Just when everything seemed lost, looking like Ma’s praying was going to win, one big ol’ red hen had gone out on the far side, then saw the rest of the flock going the other way, and she turned and started back across the road.
Ma was praying, “Oh, Lordy, run!” We were praying, “Hit her, hit her.”
They met about the middle of the road. Whoosh! All we could see was dust and feathers boiling up. When the dust settled, there lay the ol’ red hen, dead to the world. Ma wiped her eyes with her apron and said in a sad voice, “That was my best hen.” She called to us, “I want you all to come here and look at what you wanted to happen.” We stood solemnly, looking down at that ol’ red hen stretched out dead, and all we saw was a big pan of chicken and dressing.
Somebody said, “You can’t eat a chick that’s been run over like that.” Our hopes sank.
Somebody else said, “It won’t make any difference if you dress her real quick.” Our hope went up.

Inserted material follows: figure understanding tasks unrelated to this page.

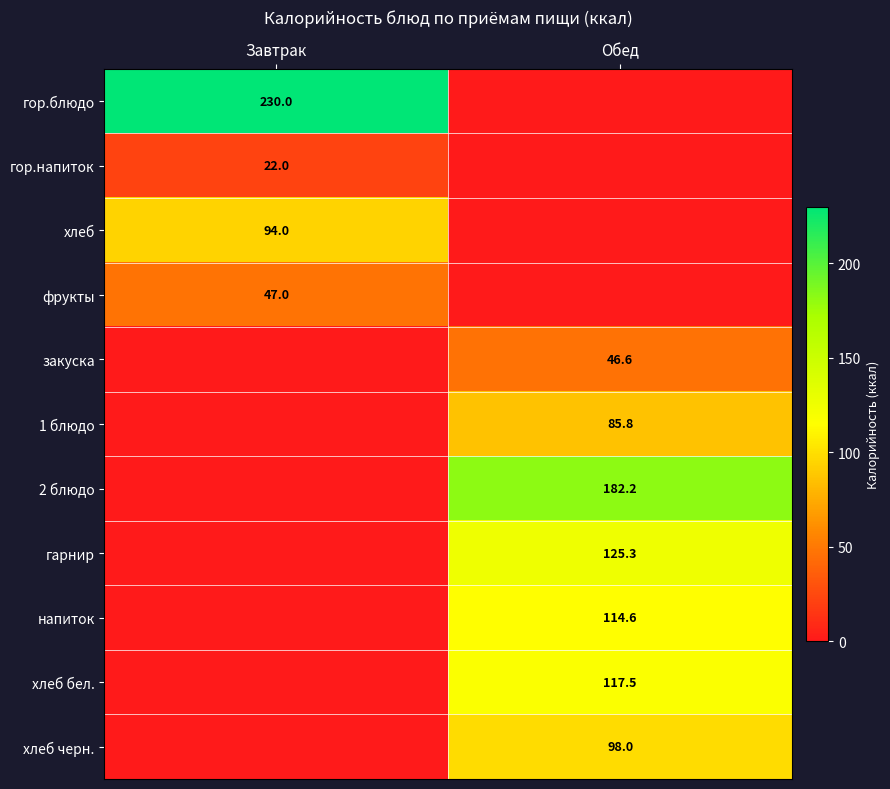

What is the total value across all series at Завтрак?

393.0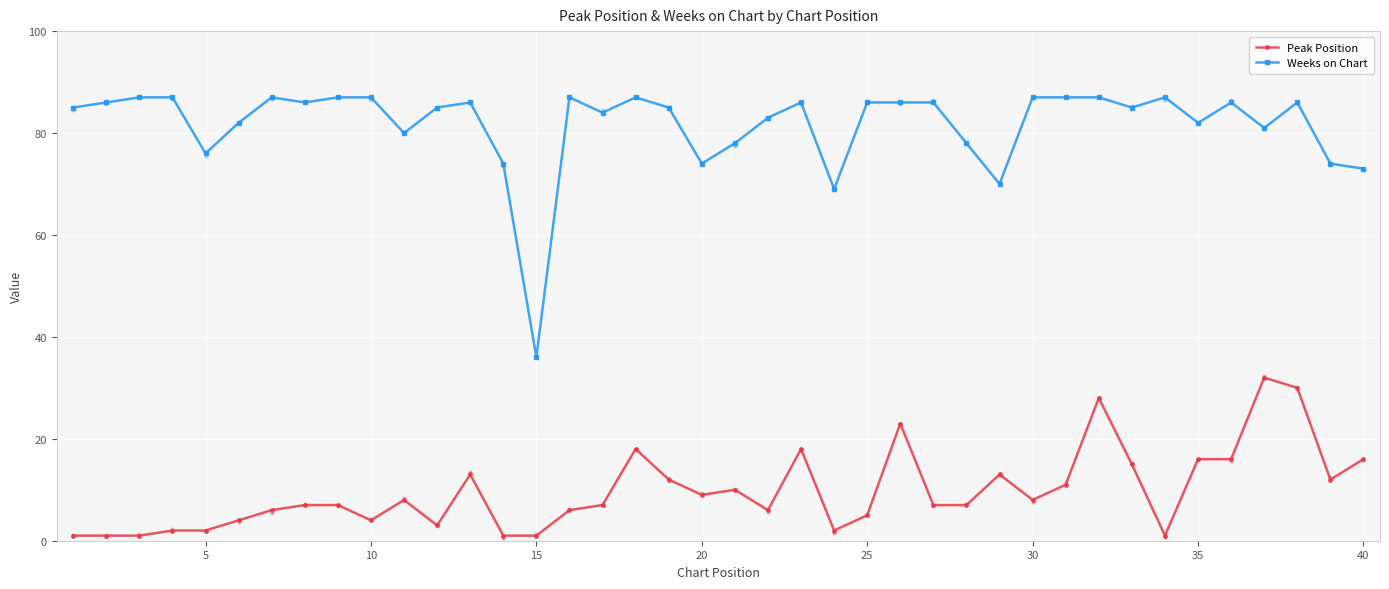

Which series contains the lowest Y value?

Peak Position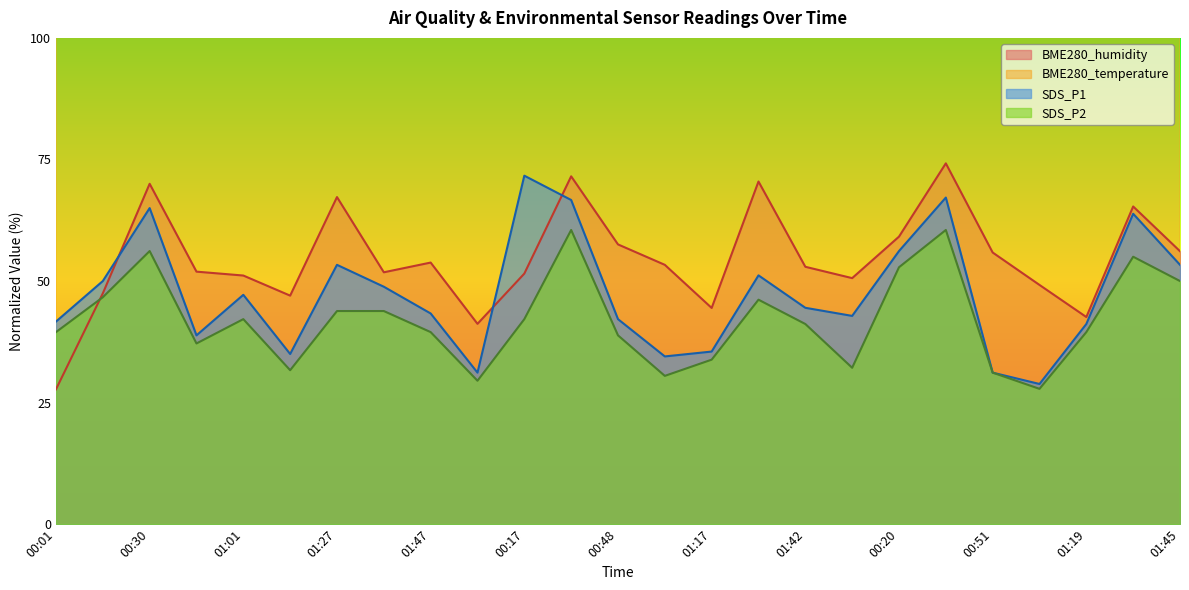

Reading left to right, transcribe all the data shown in this chart.

SDS_P1: 41.7	50.0	65.0	38.8	47.2	35.0	53.3	48.8	43.3	31.2	71.7	66.7	42.2	34.5	35.5	51.2	44.5	42.8	56.2	67.2	31.2	28.8	41.2	63.8	53.3
SDS_P2: 39.5	46.7	56.2	37.2	42.2	31.7	43.8	43.8	39.5	29.5	42.2	60.5	38.8	30.5	33.8	46.2	41.2	32.2	52.8	60.5	31.2	27.8	39.5	55.0	50.0
BME280_temperature: 351.3	290.0	221.2	276.3	238.8	257.5	176.2	236.3	220.0	318.8	276.3	218.8	257.5	243.7	275.0	173.8	218.8	287.5	257.5	216.3	255.0	256.3	251.2	191.2	210.0
BME280_humidity: 27.7	47.5	70.0	51.9	51.1	47.0	67.3	51.8	53.8	41.2	51.5	71.5	57.5	53.3	44.5	70.5	52.9	50.6	59.1	74.2	55.9	49.2	42.6	65.3	56.1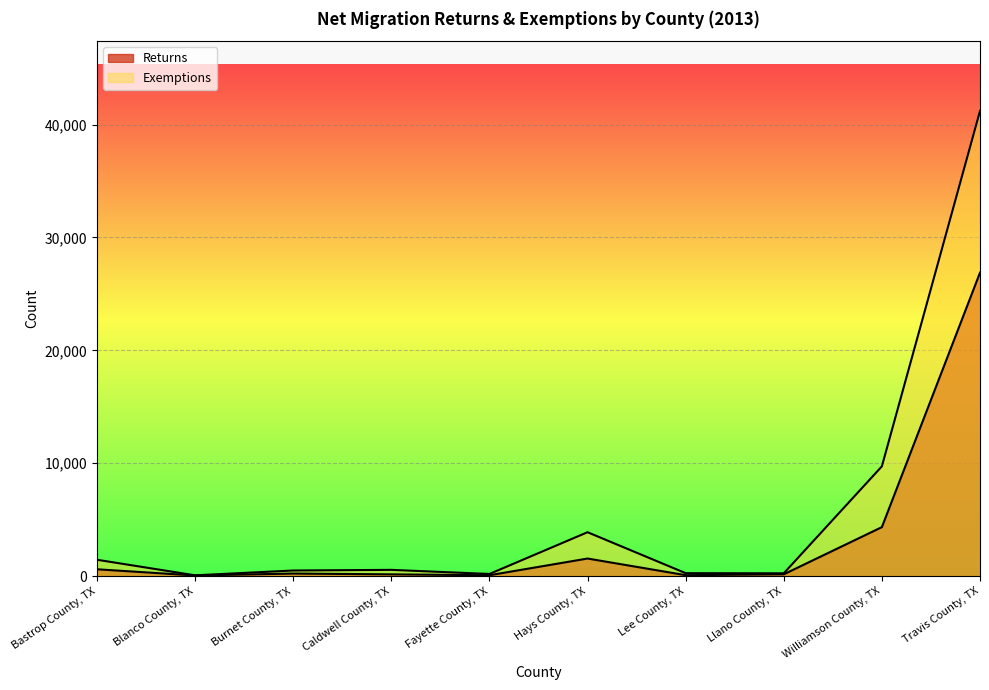

Which series has the widest spread of values?

Exemptions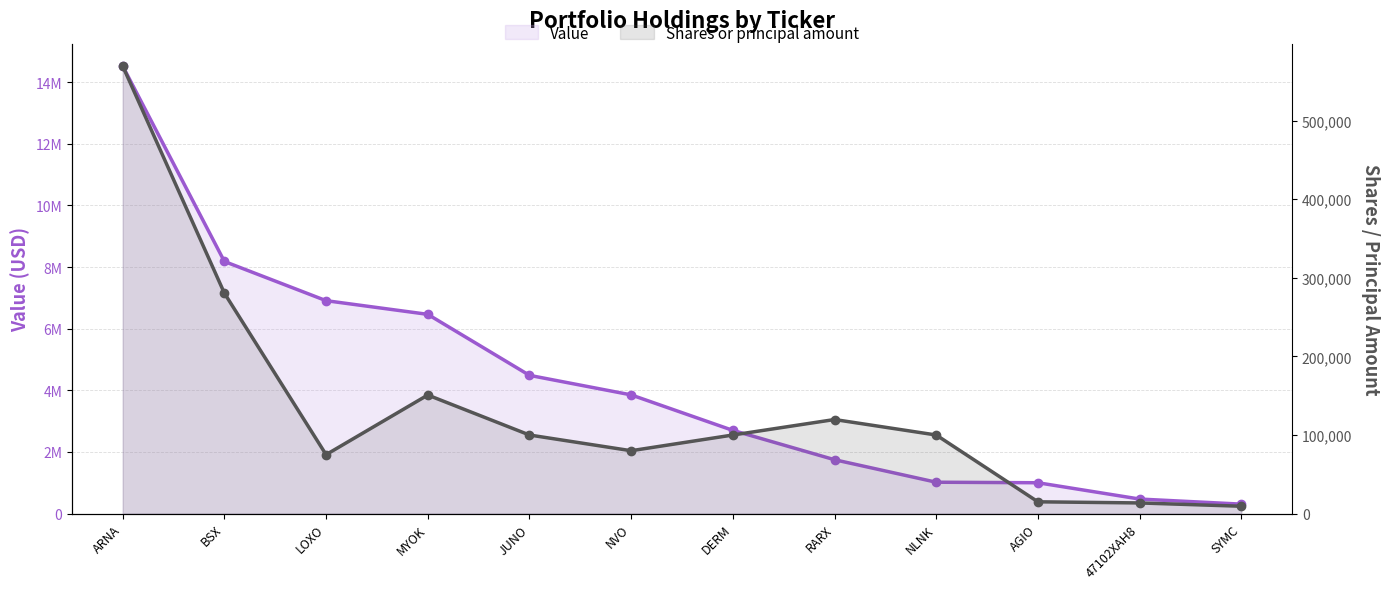

What is the sum of the Shares or principal amount values at SYMC and 47102XAH8?

22915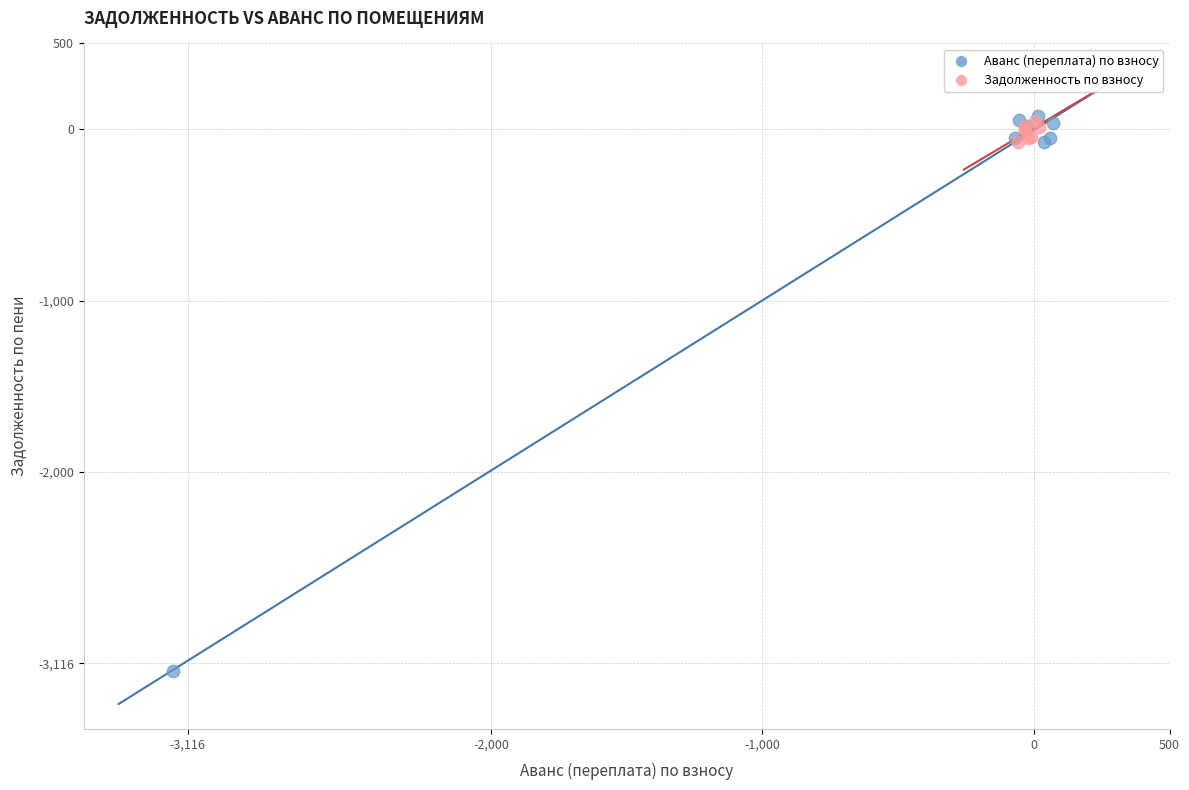

Which series has the widest spread of Y values?

Аванс (переплата) по взносу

Ma said, “I couldn’t cook that hen. Throw her in the gully.” Our hopes disappeared. We didn’t have anybody to speak for us, so we knew it was “pass the peas”, and the way Ma looked, it would be might thick pea soup at that.
But we did learn something about how the Lord answers prayers. I don’t know what that ol’ red hen was praying for, but the Lord gave her a better place to scratch in. He answered our prayers to get her run over, then showed us we ought not to pray for things like that by not letting us get anything out of it.
As for Ma’s praying, at least she wouldn’t have to pray any more to keep that ol’ red hen from getting run over.